The Capstone project plan, for instance, calls out that TJJD will cultivate “teamliness” and shared responsibility to meet its new goals of more effective treatment and case management. It’s not hard to envision how that can positively affect many operations at TJJD campuses.
It also calls for reaching out to families, and probation officers and community groups that can help address needs as a youth moves through their proscribed program and prepares to reenter their community.
The hope is that staff at all levels and across departments will be engaged in both developing and finetuning the unified treatment plan and the final set of processes developed will be clear and comprehensive so staff can easily and consistently apply the behavioral interventions they have learned.
As the Capstone plan notes, the quality of services provided to youth is contingent on the quality of training and support provided to the staff. Only when all the parts come together – the training, shared vision, positive work culture and team energy -- can staff most effectively assist and empower the girls at Mart.

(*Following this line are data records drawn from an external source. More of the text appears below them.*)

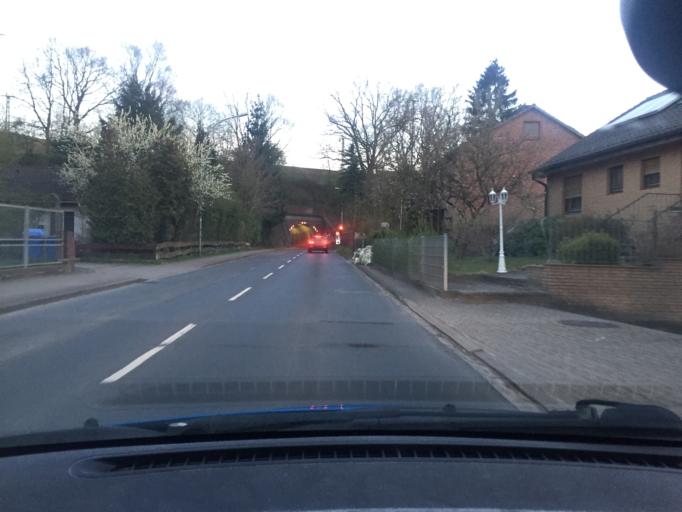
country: DE
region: Lower Saxony
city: Buchholz in der Nordheide
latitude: 53.3236
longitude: 9.8579
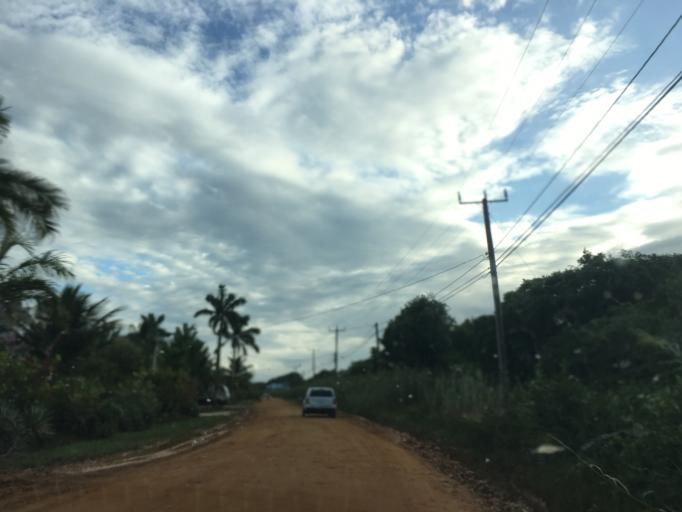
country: BZ
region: Stann Creek
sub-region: Dangriga
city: Dangriga
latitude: 16.8286
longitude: -88.2672
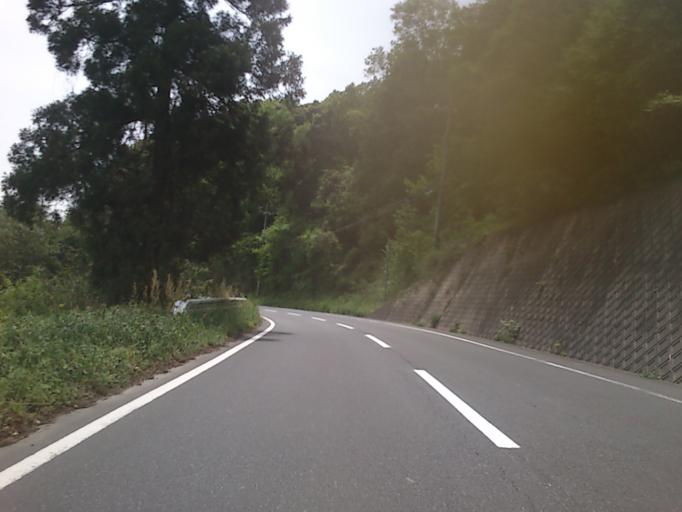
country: JP
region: Kyoto
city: Miyazu
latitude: 35.6491
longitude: 135.0852
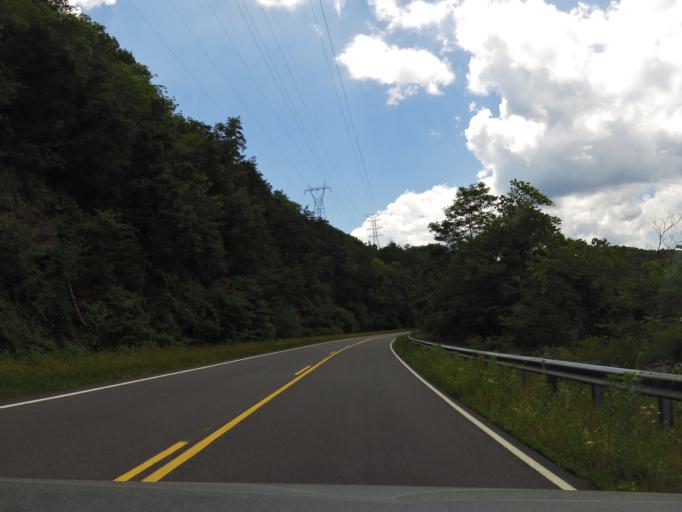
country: US
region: Tennessee
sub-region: Blount County
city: Maryville
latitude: 35.5492
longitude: -83.9918
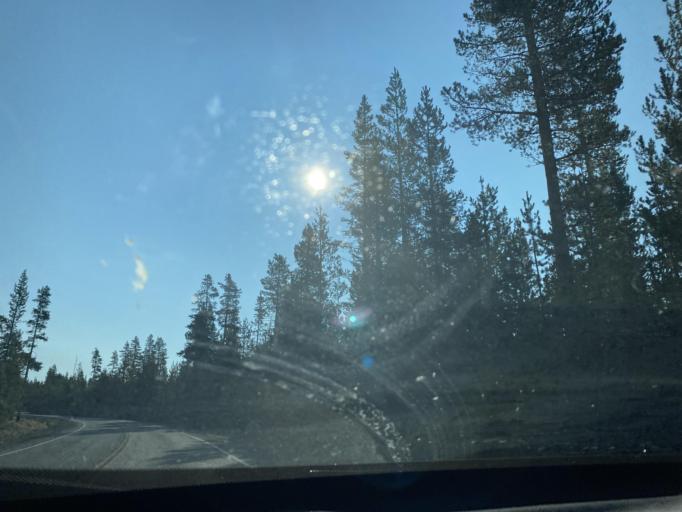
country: US
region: Oregon
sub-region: Deschutes County
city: Three Rivers
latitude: 43.7058
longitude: -121.2907
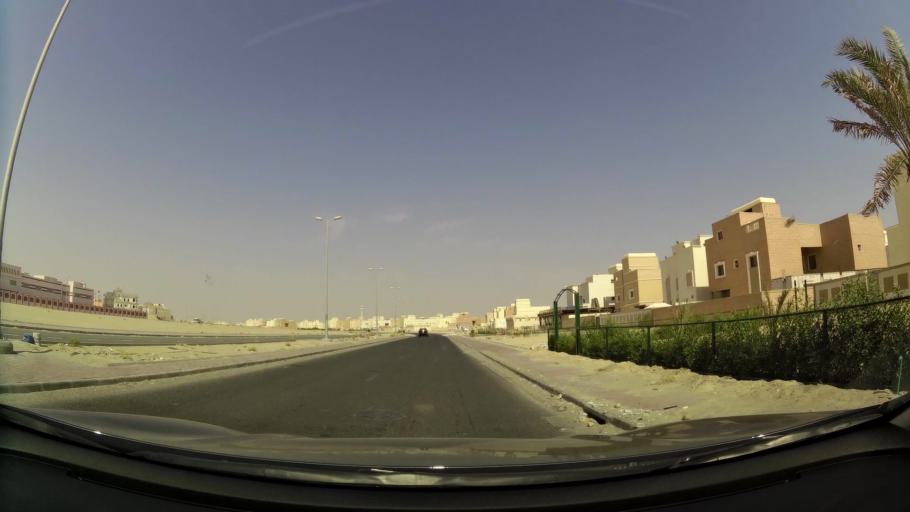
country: KW
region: Al Ahmadi
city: Al Wafrah
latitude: 28.7933
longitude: 48.0660
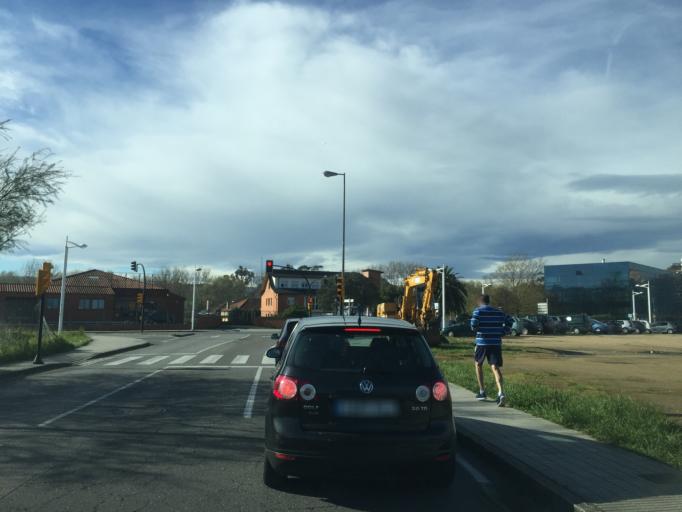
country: ES
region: Asturias
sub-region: Province of Asturias
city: Gijon
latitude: 43.5424
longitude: -5.6420
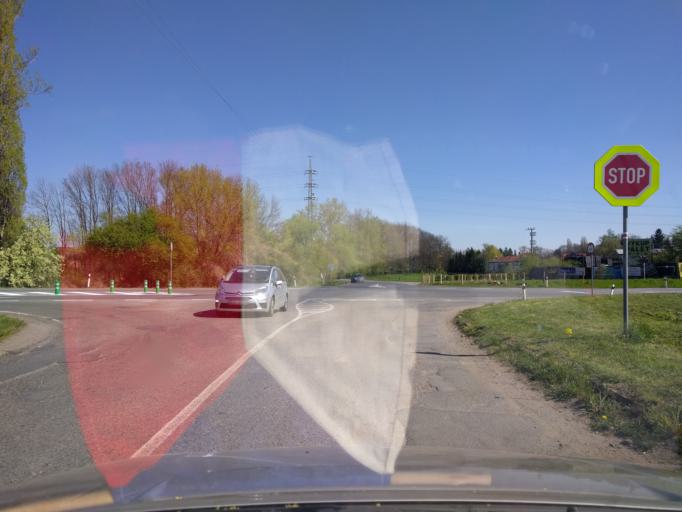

Houston says that watching the early progress at the campus, he is optimistic.
In this early stage, everyone is working in concert, setting goals and taking baby steps, but what staff have reported to him after discussions has been positive. “What I heard was ‘thank you,’ for getting our input," he said.
Like them, Houston wasn’t sure what to expect when he was tapped for the Capstone project.
"Going into it I felt kind of apprehensive,” he recalls of the trip to DC. “Is this really going to work? Or will this be a program where we go through the motions? But after going through the training and listening to the presenters and the ideas that the executive team had, I feel confident about it.”
(Photo above: The Capstone team in DC; McLennan County campus Supt. Antonio Houston.)